→ **WHAT YOU NEED TO DO**
Return exactly, and only, the lines from the line containing "obchodu. Pracoval jsem" through the final line of the records below, both included.

→ **DATASET EXTRACT**

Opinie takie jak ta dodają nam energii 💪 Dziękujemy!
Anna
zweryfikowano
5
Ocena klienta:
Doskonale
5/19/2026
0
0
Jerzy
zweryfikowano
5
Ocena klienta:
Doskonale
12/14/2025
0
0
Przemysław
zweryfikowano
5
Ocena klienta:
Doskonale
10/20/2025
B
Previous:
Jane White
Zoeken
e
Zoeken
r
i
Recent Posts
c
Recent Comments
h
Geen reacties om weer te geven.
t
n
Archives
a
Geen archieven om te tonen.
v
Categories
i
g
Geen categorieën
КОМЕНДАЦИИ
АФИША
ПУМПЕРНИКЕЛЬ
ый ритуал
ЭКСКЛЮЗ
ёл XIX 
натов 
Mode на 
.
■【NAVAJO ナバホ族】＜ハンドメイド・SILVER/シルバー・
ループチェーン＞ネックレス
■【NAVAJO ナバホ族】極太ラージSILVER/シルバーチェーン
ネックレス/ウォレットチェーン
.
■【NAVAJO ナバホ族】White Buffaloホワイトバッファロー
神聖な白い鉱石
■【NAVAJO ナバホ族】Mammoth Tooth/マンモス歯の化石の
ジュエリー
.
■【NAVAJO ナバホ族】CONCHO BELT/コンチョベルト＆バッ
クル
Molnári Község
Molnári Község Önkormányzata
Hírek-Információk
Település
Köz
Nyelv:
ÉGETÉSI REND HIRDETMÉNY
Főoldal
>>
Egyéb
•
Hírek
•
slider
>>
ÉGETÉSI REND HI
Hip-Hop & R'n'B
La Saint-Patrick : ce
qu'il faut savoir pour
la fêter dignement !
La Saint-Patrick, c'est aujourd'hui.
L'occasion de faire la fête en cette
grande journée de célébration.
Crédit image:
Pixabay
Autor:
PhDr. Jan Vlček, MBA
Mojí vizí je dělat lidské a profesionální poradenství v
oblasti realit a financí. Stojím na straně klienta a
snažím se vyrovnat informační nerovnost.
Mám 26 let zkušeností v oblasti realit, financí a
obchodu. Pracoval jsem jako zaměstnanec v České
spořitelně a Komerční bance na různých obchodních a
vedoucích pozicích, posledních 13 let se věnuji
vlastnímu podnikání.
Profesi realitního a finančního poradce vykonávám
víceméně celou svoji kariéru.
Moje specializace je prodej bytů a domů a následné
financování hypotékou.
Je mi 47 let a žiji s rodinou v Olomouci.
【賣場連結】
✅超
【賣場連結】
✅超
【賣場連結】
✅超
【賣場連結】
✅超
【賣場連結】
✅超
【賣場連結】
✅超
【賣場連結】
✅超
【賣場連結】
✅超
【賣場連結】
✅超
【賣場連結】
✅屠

→ **RESULT OF THIS EXERCISE**
obchodu. Pracoval jsem jako zaměstnanec v České
spořitelně a Komerční bance na různých obchodních a
vedoucích pozicích, posledních 13 let se věnuji
vlastnímu podnikání.
Profesi realitního a finančního poradce vykonávám
víceméně celou svoji kariéru.
Moje specializace je prodej bytů a domů a následné
financování hypotékou.
Je mi 47 let a žiji s rodinou v Olomouci.
【賣場連結】
✅超
【賣場連結】
✅超
【賣場連結】
✅超
【賣場連結】
✅超
【賣場連結】
✅超
【賣場連結】
✅超
【賣場連結】
✅超
【賣場連結】
✅超
【賣場連結】
✅超
【賣場連結】
✅屠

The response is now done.